10 responses on “Real Estate Market Moving at a Desert Tortoise Pace

  1. Ellen, What’s the cost of having a HERS test done? And are you recommending any contractors for this work?

    Mark

  2. Mark,

    I strong recommend Les Lazareck at Home Energy Connection for an energy inspection. He can be reached at 702-451-8630. The cost is approx $400 . This is well worth the effort. You can then make improvements with dollar sense and energy efficiency.

    Ellen

  3. I agree it may very well be 2-3 years in the harder hit areas like Vegas and coastal regions. I do see a mild shift toward light at the end of the tunnel in the San Diego Real Estate Business however their are several other areas that are a far cry from that especially with the unemployment rate where it is today!

  4. Creating value is a great mindset for moving forward in this real estate market. There’s nothing wrong with putting sweat equity into a property. For too long people were buying and flipping without doing improvements. The neighborhoods benefit when everyone does their share.

  5. With all the foreclosures and the ups and downs of all the figures in the housing market, we are just hopeful for a much better state. Still, we are uncertain when the market would be able to achieve self – recovery. Consumers confidence had been down and been trying to keep on a tight budget. With the federal tax about to end and an extension had been hoped for by analyst, we’ll just have to see what comes next most especially holiday season is fast approaching.

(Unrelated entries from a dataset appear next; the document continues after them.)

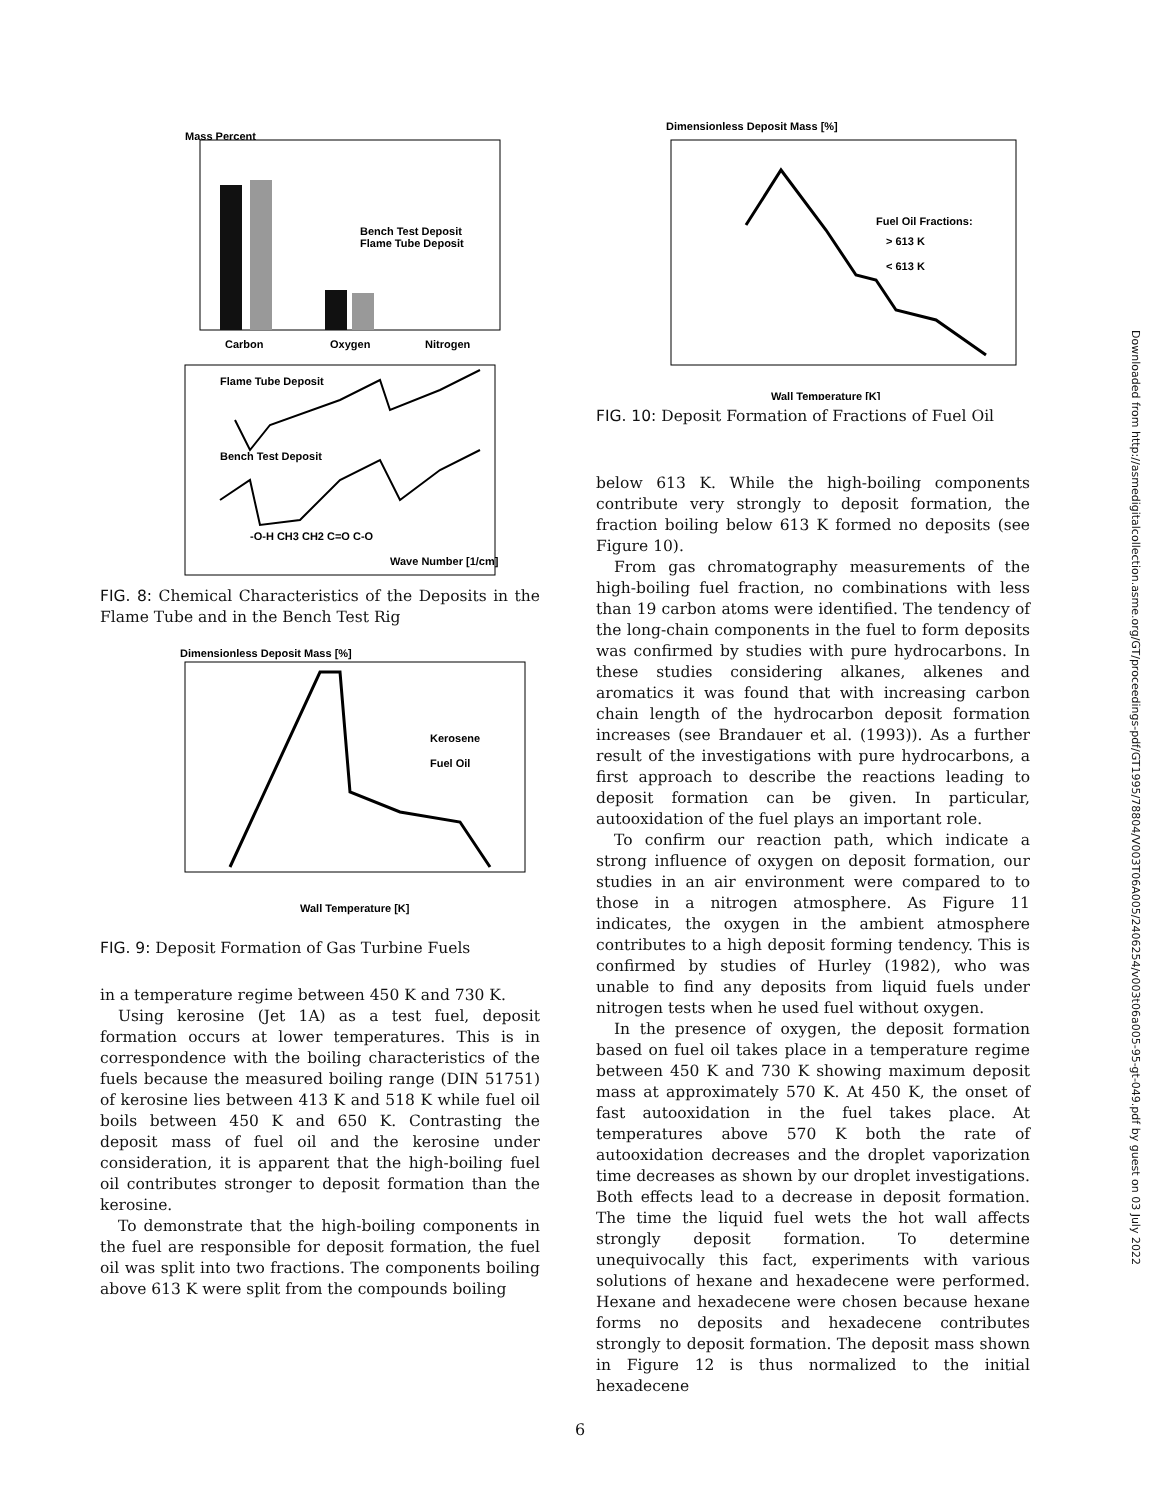Mass Percent
Bench Test Deposit
Flame Tube Deposit
Carbon
Oxygen
Nitrogen
Flame Tube Deposit
Bench Test Deposit
-O-H CH3 CH2 C=O C-O
Wave Number [1/cm]
FIG. 8: Chemical Characteristics of the Deposits in the Flame Tube and in the Bench Test Rig
Dimensionless Deposit Mass [%]
Kerosene
Fuel Oil
Wall Temperature [K]
FIG. 9: Deposit Formation of Gas Turbine Fuels
in a temperature regime between 450 K and 730 K.
Using kerosine (Jet 1A) as a test fuel, deposit formation occurs at lower temperatures. This is in correspondence with the boiling characteristics of the fuels because the measured boiling range (DIN 51751) of kerosine lies between 413 K and 518 K while fuel oil boils between 450 K and 650 K. Contrasting the deposit mass of fuel oil and the kerosine under consideration, it is apparent that the high-boiling fuel oil contributes stronger to deposit formation than the kerosine.
To demonstrate that the high-boiling components in the fuel are responsible for deposit formation, the fuel oil was split into two fractions. The components boiling above 613 K were split from the compounds boiling
Dimensionless Deposit Mass [%]
Fuel Oil Fractions:
> 613 K
< 613 K
Wall Temperature [K]
FIG. 10: Deposit Formation of Fractions of Fuel Oil
below 613 K. While the high-boiling components contribute very strongly to deposit formation, the fraction boiling below 613 K formed no deposits (see Figure 10).
From gas chromatography measurements of the high-boiling fuel fraction, no combinations with less than 19 carbon atoms were identified. The tendency of the long-chain components in the fuel to form deposits was confirmed by studies with pure hydrocarbons. In these studies considering alkanes, alkenes and aromatics it was found that with increasing carbon chain length of the hydrocarbon deposit formation increases (see Brandauer et al. (1993)). As a further result of the investigations with pure hydrocarbons, a first approach to describe the reactions leading to deposit formation can be given. In particular, autooxidation of the fuel plays an important role.
To confirm our reaction path, which indicate a strong influence of oxygen on deposit formation, our studies in an air environment were compared to to those in a nitrogen atmosphere. As Figure 11 indicates, the oxygen in the ambient atmosphere contributes to a high deposit forming tendency. This is confirmed by studies of Hurley (1982), who was unable to find any deposits from liquid fuels under nitrogen tests when he used fuel without oxygen.
In the presence of oxygen, the deposit formation based on fuel oil takes place in a temperature regime between 450 K and 730 K showing maximum deposit mass at approximately 570 K. At 450 K, the onset of fast autooxidation in the fuel takes place. At temperatures above 570 K both the rate of autooxidation decreases and the droplet vaporization time decreases as shown by our droplet investigations. Both effects lead to a decrease in deposit formation. The time the liquid fuel wets the hot wall affects strongly deposit formation. To determine unequivocally this fact, experiments with various solutions of hexane and hexadecene were performed. Hexane and hexadecene were chosen because hexane forms no deposits and hexadecene contributes strongly to deposit formation. The deposit mass shown in Figure 12 is thus normalized to the initial hexadecene
Downloaded from http://asmedigitalcollection.asme.org/GT/proceedings-pdf/GT1995/78804/V003T06A005/2406254/v003t06a005-95-gt-049.pdf by guest on 03 July 2022
6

  6. This is far better than anything else as people try to make something valuable with the present trend of the economy. Uncertain about when this recession will end, people are at least learning how to make a plan and with HERS, it’s just economical and beneficial.

  7. That’s correct. Making use of ways to save energy means being able to save money. This is one way in the budgeting plan. Giving such consideration that the housing market is not in a good condition, it is better to do something now for the days ahead.

  8. In this economic status we are in, it is a smart idea to have a budget plan that would definitely work. In spite of the crisis we are currently facing, good to have applied energy saving ways. It really is a difficult time, but one good thing about it; people are learning, though the hard way.